In this tutorial, we’ll walk you through how to train the TinyGPT 124M language model in a Podman Compose container. We’ll show you how to:

  • Train the model on a custom dataset.
  • Use Podman Compose to containerize the environment for training.
  • Test the model after training.

TinyGPT is a smaller, lightweight version of GPT-2 that is open-source and can be trained for a variety of NLP tasks. This guide includes all the necessary files, including create_dataset.py, train.py, test.py, and the necessary Dockerfile and podman-compose.yml to run everything in containers.

What is TinyGPT?

TinyGPT is a scaled-down version of GPT-2 (124 million parameters). It’s optimized for tasks that require less computational power, making it a great choice for personal projects or smaller NLP tasks.

TinyGPT is open-source, and we’ll be fine-tuning it with a custom dataset that you provide.

What You’ll Need

1. Podman: Container management tool (alternative to Docker).

2. Podman Compose: To manage multi-container applications.

3. Python 3.6+: For running the training and testing scripts.

4. Hugging Face Transformers: A Python library to interact with pre-trained models like GPT-2.

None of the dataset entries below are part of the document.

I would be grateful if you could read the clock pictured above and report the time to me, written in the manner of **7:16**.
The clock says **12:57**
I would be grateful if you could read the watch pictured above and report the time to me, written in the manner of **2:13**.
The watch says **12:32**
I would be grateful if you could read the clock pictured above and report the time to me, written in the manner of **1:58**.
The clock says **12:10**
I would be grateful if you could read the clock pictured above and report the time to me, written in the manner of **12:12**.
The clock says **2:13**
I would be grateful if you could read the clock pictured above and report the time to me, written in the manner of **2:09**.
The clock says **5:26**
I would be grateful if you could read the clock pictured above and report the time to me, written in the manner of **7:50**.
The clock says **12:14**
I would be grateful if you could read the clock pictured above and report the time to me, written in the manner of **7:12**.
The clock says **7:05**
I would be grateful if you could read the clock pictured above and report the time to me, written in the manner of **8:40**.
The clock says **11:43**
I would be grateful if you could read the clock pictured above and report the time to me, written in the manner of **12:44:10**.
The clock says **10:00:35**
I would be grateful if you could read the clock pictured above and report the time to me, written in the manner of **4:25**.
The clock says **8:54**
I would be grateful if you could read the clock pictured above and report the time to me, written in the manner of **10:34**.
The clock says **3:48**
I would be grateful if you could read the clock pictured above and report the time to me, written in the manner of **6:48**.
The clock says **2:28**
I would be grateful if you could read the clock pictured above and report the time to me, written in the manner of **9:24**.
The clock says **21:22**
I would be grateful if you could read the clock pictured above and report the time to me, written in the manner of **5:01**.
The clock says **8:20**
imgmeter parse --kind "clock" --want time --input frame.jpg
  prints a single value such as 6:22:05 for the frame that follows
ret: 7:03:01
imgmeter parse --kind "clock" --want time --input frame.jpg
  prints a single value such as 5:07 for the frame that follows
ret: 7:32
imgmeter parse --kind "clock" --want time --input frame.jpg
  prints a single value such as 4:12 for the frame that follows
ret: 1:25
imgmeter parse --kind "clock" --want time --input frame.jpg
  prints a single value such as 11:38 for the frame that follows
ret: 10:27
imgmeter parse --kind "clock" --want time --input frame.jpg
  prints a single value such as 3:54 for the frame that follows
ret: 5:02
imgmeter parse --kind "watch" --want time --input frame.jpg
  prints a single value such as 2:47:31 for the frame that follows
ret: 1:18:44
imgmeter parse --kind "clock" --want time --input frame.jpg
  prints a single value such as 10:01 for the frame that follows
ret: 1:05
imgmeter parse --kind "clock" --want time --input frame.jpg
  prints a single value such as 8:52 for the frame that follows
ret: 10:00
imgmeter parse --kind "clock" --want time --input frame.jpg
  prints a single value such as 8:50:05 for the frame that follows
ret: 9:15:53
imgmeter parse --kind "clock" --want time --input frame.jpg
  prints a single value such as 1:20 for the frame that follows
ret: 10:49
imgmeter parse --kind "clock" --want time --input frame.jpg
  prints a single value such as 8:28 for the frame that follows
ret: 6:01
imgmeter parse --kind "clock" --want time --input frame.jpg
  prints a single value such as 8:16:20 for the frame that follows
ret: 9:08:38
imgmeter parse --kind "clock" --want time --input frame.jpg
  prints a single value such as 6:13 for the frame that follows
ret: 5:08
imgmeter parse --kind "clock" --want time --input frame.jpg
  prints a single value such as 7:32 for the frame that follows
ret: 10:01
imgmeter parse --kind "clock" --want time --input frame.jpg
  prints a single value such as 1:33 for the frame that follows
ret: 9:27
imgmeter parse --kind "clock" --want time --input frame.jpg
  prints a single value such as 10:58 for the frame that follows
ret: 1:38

5. Custom Dataset: A .txt file containing your text data for fine-tuning.

Installation Steps

Let’s get started by setting up TinyGPT using Podman Compose and training it on your custom dataset.

1. Prepare Your Custom Dataset

First, prepare your custom dataset (e.g., a collection of .txt files). For this guide, we assume you have a text file called custom_data.txt with text data you want to use to fine-tune TinyGPT.

2. Create the Dataset Script

We need a script to prepare your dataset in a format suitable for training. Below is the create_dataset.py file that processes the raw dataset into a tokenized format.

from datasets import Dataset

# Create dataset from a text file
def create_dataset(input_file, output_file):
    with open(input_file, 'r', encoding='utf-8') as f:
        text = f.read().splitlines()

    dataset = Dataset.from_dict({'text': text})
    dataset.save_to_disk(output_file)
    print(f"Dataset saved to {output_file}")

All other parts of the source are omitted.